Electronic design files
****

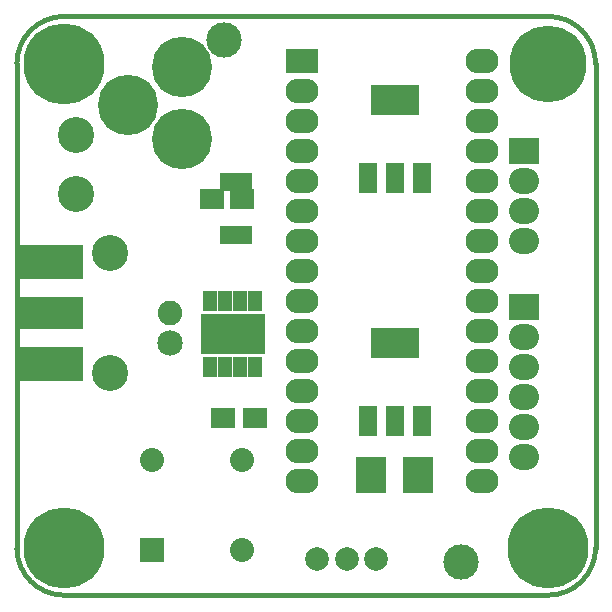
<source format=gts>
G04 #@! TF.FileFunction,Soldermask,Top*
%FSLAX46Y46*%
G04 Gerber Fmt 4.6, Leading zero omitted, Abs format (unit mm)*
G04 Created by KiCad (PCBNEW 4.0.1-stable) date 2/26/2016 9:50:35 PM*
%MOMM*%
G01*
G04 APERTURE LIST*
%ADD10C,0.150000*%
%ADD11C,0.381000*%
%ADD12R,2.794000X2.082800*%
%ADD13O,2.794000X2.082800*%
%ADD14R,4.165600X2.540000*%
%ADD15R,1.524000X2.540000*%
%ADD16C,6.858000*%
%ADD17C,6.508000*%
%ADD18R,0.777240X1.508760*%
%ADD19R,2.032000X2.032000*%
%ADD20C,2.032000*%
%ADD21C,2.008000*%
%ADD22R,1.143000X1.778000*%
%ADD23R,5.398000X3.448000*%
%ADD24C,0.908000*%
%ADD25C,3.000000*%
%ADD26R,2.008000X1.758000*%
%ADD27R,2.508000X3.008000*%
%ADD28R,2.008000X1.808000*%
%ADD29R,2.540000X2.235200*%
%ADD30O,2.540000X2.235200*%
%ADD31C,5.108000*%
%ADD32C,2.082800*%
%ADD33C,2.159000*%
%ADD34C,3.048000*%
%ADD35R,5.588000X2.794000*%
%ADD36R,5.588000X2.921000*%
G04 APERTURE END LIST*
D10*
D11*
X0Y-45000000D02*
X0Y-4000000D01*
X45000000Y-49000000D02*
X4000000Y-49000000D01*
X49000000Y-4000000D02*
X49000000Y-45000000D01*
X4000000Y0D02*
X45000000Y0D01*
X0Y-45000000D02*
G75*
G03X4000000Y-49000000I4000000J0D01*
G01*
X45000000Y-49000000D02*
G75*
G03X49000000Y-45000000I0J4000000D01*
G01*
X49000000Y-4000000D02*
G75*
G03X45000000Y0I-4000000J0D01*
G01*
X4000000Y0D02*
G75*
G03X0Y-4000000I0J-4000000D01*
G01*
D12*
X24130000Y-3810000D03*
D13*
X24130000Y-6350000D03*
X24130000Y-8890000D03*
X24130000Y-11430000D03*
X24130000Y-13970000D03*
X24130000Y-16510000D03*
X24130000Y-19050000D03*
X24130000Y-21590000D03*
X24130000Y-24130000D03*
X24130000Y-26670000D03*
X24130000Y-29210000D03*
X24130000Y-31750000D03*
X24130000Y-34290000D03*
X24130000Y-36830000D03*
X24130000Y-39370000D03*
X39370000Y-39370000D03*
X39370000Y-36830000D03*
X39370000Y-34290000D03*
X39370000Y-31750000D03*
X39370000Y-29210000D03*
X39370000Y-26670000D03*
X39370000Y-24130000D03*
X39370000Y-21590000D03*
X39370000Y-19050000D03*
X39370000Y-16510000D03*
X39370000Y-13970000D03*
X39370000Y-11430000D03*
X39370000Y-8890000D03*
X39370000Y-6350000D03*
X39370000Y-3810000D03*
D14*
X32004000Y-27686000D03*
D15*
X32004000Y-34290000D03*
X34290000Y-34290000D03*
X29718000Y-34290000D03*
D14*
X32004000Y-7112000D03*
D15*
X32004000Y-13716000D03*
X34290000Y-13716000D03*
X29718000Y-13716000D03*
D16*
X4000000Y-4000000D03*
D17*
X45000000Y-4000000D03*
D16*
X4000000Y-45000000D03*
X45000000Y-45000000D03*
D18*
X17526000Y-18478500D03*
X18034000Y-18478500D03*
X18542000Y-18478500D03*
X19050000Y-18478500D03*
X19558000Y-18478500D03*
X19558000Y-14033500D03*
X19050000Y-14033500D03*
X18542000Y-14033500D03*
X18034000Y-14033500D03*
X17526000Y-14033500D03*
D19*
X11430000Y-45212000D03*
D20*
X19050000Y-45212000D03*
X19050000Y-37592000D03*
X11430000Y-37592000D03*
D21*
X25440000Y-45974000D03*
X27940000Y-45974000D03*
X30440000Y-45974000D03*
D22*
X20193000Y-24130000D03*
X18923000Y-24130000D03*
X17653000Y-24130000D03*
X16383000Y-24130000D03*
X16383000Y-29718000D03*
X17653000Y-29718000D03*
X18923000Y-29718000D03*
X20193000Y-29718000D03*
D23*
X18288000Y-26924000D03*
D24*
X16788000Y-27674000D03*
X18288000Y-27674000D03*
X16788000Y-26174000D03*
X18288000Y-26174000D03*
X19788000Y-27674000D03*
X19788000Y-26174000D03*
D25*
X17526000Y-2032000D03*
X37592000Y-46228000D03*
D26*
X19030000Y-15494000D03*
X16530000Y-15494000D03*
D27*
X34004000Y-38862000D03*
X30004000Y-38862000D03*
D28*
X17446000Y-34036000D03*
X20146000Y-34036000D03*
D29*
X42926000Y-11430000D03*
D30*
X42926000Y-13970000D03*
X42926000Y-16510000D03*
X42926000Y-19050000D03*
D31*
X13970000Y-4318000D03*
X13970000Y-10418000D03*
X9370000Y-7518000D03*
D29*
X42926000Y-24638000D03*
D30*
X42926000Y-27178000D03*
X42926000Y-29718000D03*
X42926000Y-32258000D03*
X42926000Y-34798000D03*
X42926000Y-37338000D03*
D32*
X12954000Y-25146000D03*
D33*
X12954000Y-27686000D03*
D34*
X7874000Y-30226000D03*
X7874000Y-20066000D03*
X5000000Y-15000000D03*
X5000000Y-10000000D03*
D35*
X2794000Y-25146000D03*
D36*
X2794000Y-20828000D03*
X2794000Y-29464000D03*
M02*

</source>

****

Problem statement = Report the number of lines above that contain the word "APERTURE", and only that number.

Answer box = 2